Atari Inc. looks to go it alone

Atari Inc. is looking to sell off its logo and the rights to old videogame titles including Pong, Asteroids and Missile Command in a bid to break away from its troubled French parent company.

The storied video game company filed for bankruptcy protection with a New York court on Sunday, seeking to separate itself from the “financial encumbrances” of its Paris-based parent, Atari S.A.

The company said in a statement the move is necessary to secure investments it needs to grow in mobile and downloadable video games.

Atari S.A., meanwhile, filed its own bankruptcy papers in France on Monday.

The French company warned investors late last month it would see “significant losses” in 2013 following the end of a $28-million credit facility with London’s BlueRay Asset Management, which will expire on March 31.

CEO Jim Wilson said Monday the concurrent moves were the "best decision to protect the company and its shareholders."

The sell-off process in U.S. will "maximize the proceeds" going to shareholders, he added.

Though its glory days ended decades ago, U.S.-based Atari Inc. has recently enjoyed a turnaround following a move into digitally distributed and mobile games. In fiscal 2012, digital and licensing revenue both grew significantly and contributed 70 per cent of Atari S.A.’s revenue, while sales in bricks-and-mortar stores declined.

Atari recently released games for Apple and Android devices including Atari’s Greatest Hits, Outlaw and Breakout.

“Atari Inc. has shifted its business from traditional retail games to… mobile games and licensing,” the company said in a statement Monday. “It has become a growth engine for Atari S.A.”

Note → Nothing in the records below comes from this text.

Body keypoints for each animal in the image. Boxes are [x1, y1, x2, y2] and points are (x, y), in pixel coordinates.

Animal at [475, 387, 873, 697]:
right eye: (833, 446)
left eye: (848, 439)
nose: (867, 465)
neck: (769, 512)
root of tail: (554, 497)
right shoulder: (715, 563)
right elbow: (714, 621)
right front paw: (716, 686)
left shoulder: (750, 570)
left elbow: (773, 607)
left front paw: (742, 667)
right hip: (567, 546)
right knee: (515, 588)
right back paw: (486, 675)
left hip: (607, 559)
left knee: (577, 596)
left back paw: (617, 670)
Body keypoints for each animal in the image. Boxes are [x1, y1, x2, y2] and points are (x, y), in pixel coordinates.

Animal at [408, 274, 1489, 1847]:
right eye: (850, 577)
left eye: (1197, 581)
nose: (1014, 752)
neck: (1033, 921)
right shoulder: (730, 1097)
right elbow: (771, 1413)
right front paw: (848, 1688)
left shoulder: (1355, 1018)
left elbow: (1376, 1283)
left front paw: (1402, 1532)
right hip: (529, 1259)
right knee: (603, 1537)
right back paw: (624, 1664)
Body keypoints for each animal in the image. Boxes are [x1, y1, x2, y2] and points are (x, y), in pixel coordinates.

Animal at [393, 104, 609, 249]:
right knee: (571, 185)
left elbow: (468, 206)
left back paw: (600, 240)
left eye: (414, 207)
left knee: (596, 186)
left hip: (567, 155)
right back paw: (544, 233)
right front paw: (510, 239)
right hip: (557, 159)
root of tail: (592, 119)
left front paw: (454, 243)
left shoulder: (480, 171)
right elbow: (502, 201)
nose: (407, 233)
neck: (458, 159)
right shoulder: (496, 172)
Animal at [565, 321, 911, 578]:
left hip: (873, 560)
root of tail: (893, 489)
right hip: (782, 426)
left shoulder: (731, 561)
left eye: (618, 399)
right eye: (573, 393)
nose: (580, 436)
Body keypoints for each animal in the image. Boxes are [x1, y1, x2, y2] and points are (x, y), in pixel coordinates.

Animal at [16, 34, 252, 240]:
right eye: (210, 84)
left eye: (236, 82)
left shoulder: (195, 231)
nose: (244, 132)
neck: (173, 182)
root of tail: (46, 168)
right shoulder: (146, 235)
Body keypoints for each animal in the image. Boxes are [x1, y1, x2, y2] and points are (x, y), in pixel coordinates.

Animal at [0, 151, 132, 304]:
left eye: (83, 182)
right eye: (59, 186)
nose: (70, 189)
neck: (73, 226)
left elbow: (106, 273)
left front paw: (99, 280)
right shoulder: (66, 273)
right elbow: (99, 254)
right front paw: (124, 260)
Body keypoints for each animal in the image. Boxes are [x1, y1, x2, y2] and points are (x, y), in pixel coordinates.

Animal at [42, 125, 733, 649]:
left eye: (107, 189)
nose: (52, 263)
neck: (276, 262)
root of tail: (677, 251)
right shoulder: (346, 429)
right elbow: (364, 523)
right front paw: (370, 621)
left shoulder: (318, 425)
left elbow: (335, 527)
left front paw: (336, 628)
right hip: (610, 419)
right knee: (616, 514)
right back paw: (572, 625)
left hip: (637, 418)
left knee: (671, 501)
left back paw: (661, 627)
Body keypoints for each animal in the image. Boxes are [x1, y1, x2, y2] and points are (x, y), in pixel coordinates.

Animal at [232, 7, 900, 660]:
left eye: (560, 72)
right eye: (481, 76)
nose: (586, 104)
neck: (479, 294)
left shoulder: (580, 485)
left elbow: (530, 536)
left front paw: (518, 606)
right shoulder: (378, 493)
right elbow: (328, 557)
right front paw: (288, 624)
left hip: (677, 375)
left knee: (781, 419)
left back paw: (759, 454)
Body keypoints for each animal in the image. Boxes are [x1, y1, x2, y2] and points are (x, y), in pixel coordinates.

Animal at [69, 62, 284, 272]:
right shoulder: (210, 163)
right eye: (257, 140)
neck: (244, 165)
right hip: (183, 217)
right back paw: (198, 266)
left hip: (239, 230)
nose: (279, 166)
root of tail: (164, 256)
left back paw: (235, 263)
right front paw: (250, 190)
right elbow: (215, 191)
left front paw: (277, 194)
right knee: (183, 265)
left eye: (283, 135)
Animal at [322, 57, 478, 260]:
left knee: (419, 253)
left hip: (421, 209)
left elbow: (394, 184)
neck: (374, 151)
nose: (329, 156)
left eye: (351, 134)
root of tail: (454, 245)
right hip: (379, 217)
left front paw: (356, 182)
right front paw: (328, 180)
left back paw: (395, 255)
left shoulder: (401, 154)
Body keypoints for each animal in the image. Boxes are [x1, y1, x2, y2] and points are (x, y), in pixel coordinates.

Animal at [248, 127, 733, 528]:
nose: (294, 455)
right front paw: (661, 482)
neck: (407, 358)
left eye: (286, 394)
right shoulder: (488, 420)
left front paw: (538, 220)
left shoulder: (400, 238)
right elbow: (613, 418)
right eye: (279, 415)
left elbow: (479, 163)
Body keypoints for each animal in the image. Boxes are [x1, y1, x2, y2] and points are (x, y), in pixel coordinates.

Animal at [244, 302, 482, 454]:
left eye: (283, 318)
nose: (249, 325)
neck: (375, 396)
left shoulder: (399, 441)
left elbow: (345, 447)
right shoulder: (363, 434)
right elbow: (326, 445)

In the early 1980s, the Atari brand dominated the then-nascent videogame industry on the strength of various arcade games, the Atari 2600 home system and a line of early generation desktop computers. But its fortunes soon faltered and through the ‘90s its dwindling assets were bought and sold by various companies until it landed with its current French parent, then known as Infogrames. It changed its name to Atari S.A. in 2008.

Atari Inc. said it will either restructure or sell off assets including its library of game titles and its distinct “Fuji” logo.